Вот одна темная тень, ростом и видом как тощенький трехлетний ребенок, мягко спрыгнула с дерева, побежала вдоль сада, мимо дома, юркнула за угол; вот раздался оглушительный птичий крик; должно быть, крупная курица отчаянно закудахтала, заклохтала. Проворная маленькая тень вывернулась из-за угла и в два прыжка очутилась на вершине старого дерева баньян, как сетью опутанного пышными воздушными корнями. Пронзительный курицын голос слышался теперь сверху, с вершины баньяна; вот он смолк, наконец, и только по тому, как белые перья дождем посыпались с высоты, застревая в воздушных корнях, можно было понять, что случилось. «Обезьяны кур ловят!» — молвил Афанасий. А на смену куриным воплям послышался злобный и горестный женский плач. Хозяйка погибшей курицы оплакивала свою потерю.

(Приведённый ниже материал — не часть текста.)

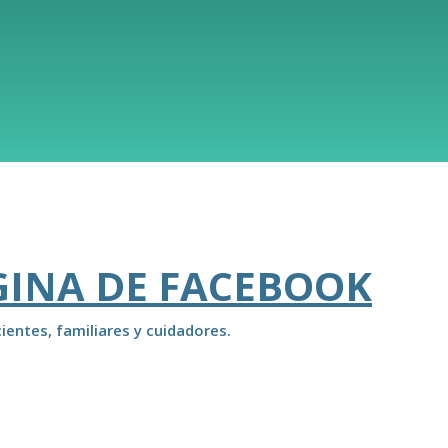
GINA DE FACEBOOK
ientes, familiares y cuidadores.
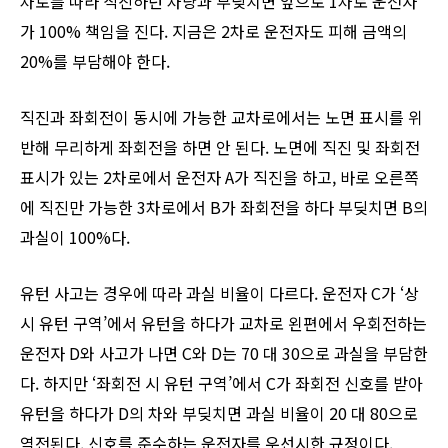
차로를 따라 직진하던 차량과 부딪치면 앞으로 1차로 운전자
가 100% 책임을 진다. 지금은 2차로 운전자도 피해 금액의
20%를 부담해야 한다.
직진과 좌회전이 동시에 가능한 교차로에서는 노면 표시를 위
반해 무리하게 좌회전을 하면 안 된다. 노면에 직진 및 좌회전
표시가 있는 2차로에서 운전자 A가 직진을 하고, 바로 오른쪽
에 직진만 가능한 3차로에서 B가 좌회전을 하다 부딪치면 B의
과실이 100%다.
유턴 사고는 경우에 따라 과실 비율이 다르다. 운전자 C가 ‘상
시 유턴 구역’에서 유턴을 하다가 교차로 왼편에서 우회전하는
운전자 D와 사고가 나면 C와 D는 70 대 30으로 과실을 부담한
다. 하지만 ‘좌회전 시 유턴 구역’에서 C가 좌회전 신호를 받아
유턴을 하다가 D의 차와 부딪치면 과실 비율이 20 대 80으로
역전된다. 신호를 준수하는 운전자를 우선시한 규정이다.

Афанасий прикинул в уме: может, попроситься к ней на ночлег? Женщина причитала и вопила без умолку. «Нет, — решил Афанасий, — сейчас лучше к ней не соваться: она и слушать не станет». Он застегнулся, подтянул потуже пояс, ухватил коня за гриву, промолвил: «Держись, Васюха!» — и вскочил верхом. Васька бодрым шагом двинулся вдоль по темной улице.

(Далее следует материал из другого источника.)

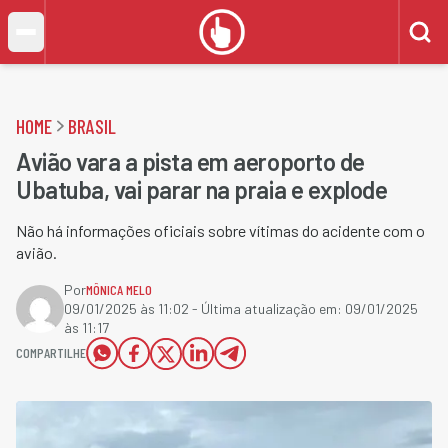
HOME
BRASIL
Avião vara a pista em aeroporto de
Ubatuba, vai parar na praia e explode
Não há informações oficiais sobre vítimas do acidente com o
avião.
Por
MÔNICA MELO
09/01/2025 às 11:02
- Última atualização em:
09/01/2025
às 11:17
COMPARTILHE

— Вишь ты, дело-то как обернулось! — рассуждал вслух Афанасий. — Ни постоялого двора, ни подворья какого… Где же мы ноченьку коротать будем? Эх ты, ночка темная, ночь бесприютная… А здесь, поди, и разбойники водятся?.. Куда ж это мы, Вася, с тобой забрели?
Конь шагал и шагал — мимо густых и темных садов, мимо глиняных и низеньких лачужек. Неумолчно трещали цикады. Сладостным запахом ночных цветов обдавали путника темные сады, и этот одуряющий запах становился все явственнее, все крепче. Конь шагал и шагал, а в глиняных домиках ни одного огонька не мелькнуло, никакого голоса не послышалось. Рабочий люд, как видно, спал крепким сном после долгого трудного дня. К земному безмолвию чутко прислушивались огромные чистые звезды.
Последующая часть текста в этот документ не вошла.